▶ [TASK REQUIREMENTS]
Across the listing below, how many lines contain the string "github"? Only the number is needed.

▶ [DATA SECTION]

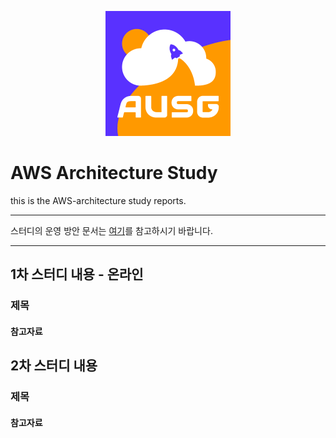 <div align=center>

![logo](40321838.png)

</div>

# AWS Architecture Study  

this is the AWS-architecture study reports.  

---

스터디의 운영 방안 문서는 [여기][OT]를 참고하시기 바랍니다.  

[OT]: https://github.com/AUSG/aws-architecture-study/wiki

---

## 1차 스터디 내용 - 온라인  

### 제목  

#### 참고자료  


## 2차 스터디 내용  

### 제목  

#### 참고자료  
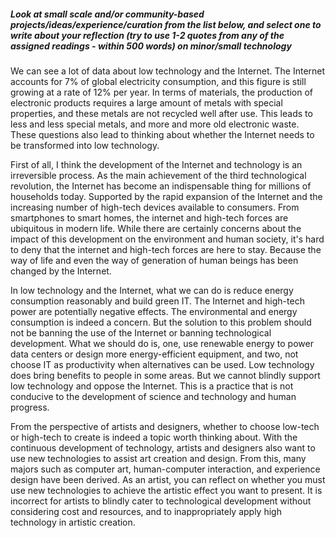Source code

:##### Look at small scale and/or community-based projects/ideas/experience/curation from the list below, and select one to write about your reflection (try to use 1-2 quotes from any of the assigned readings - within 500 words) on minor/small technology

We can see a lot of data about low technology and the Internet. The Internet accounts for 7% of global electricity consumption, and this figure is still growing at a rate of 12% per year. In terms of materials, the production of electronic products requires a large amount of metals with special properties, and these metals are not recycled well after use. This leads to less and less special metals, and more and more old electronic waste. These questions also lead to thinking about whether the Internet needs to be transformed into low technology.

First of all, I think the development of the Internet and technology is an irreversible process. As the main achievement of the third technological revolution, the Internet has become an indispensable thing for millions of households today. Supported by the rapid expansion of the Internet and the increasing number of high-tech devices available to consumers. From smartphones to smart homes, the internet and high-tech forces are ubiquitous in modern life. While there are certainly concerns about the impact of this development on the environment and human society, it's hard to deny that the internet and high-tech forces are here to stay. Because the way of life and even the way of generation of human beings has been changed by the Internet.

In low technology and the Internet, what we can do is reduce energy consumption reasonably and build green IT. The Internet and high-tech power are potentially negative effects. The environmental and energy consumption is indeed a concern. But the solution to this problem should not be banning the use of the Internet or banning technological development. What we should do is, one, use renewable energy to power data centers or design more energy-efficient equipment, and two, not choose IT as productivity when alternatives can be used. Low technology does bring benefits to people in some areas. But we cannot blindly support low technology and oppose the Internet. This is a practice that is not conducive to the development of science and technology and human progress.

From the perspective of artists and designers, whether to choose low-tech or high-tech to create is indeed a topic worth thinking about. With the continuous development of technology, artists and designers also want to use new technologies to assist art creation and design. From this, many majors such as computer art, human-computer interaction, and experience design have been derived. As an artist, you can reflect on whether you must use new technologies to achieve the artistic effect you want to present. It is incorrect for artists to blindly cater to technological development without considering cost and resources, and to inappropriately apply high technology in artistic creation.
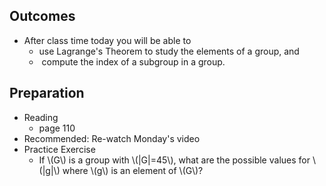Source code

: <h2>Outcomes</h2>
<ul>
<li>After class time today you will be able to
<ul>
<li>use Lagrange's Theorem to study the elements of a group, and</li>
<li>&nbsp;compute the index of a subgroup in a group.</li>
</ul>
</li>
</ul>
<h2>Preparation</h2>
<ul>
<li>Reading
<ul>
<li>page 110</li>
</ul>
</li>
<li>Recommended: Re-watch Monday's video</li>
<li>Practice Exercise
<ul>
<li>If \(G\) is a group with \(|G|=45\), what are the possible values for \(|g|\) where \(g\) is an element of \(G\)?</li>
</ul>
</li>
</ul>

---

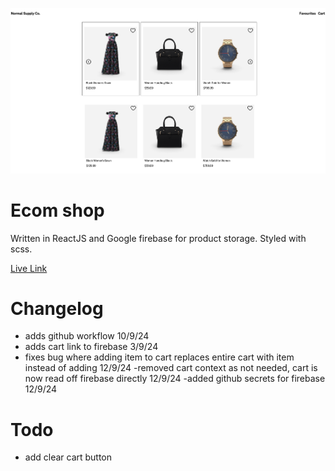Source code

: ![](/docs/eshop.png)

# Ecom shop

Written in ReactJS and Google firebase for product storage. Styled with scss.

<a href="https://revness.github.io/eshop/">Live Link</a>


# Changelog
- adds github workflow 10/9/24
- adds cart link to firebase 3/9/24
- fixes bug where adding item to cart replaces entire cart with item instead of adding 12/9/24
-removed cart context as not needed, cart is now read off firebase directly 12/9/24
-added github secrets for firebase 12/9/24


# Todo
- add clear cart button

▶ [WRITTEN SOLUTION]
4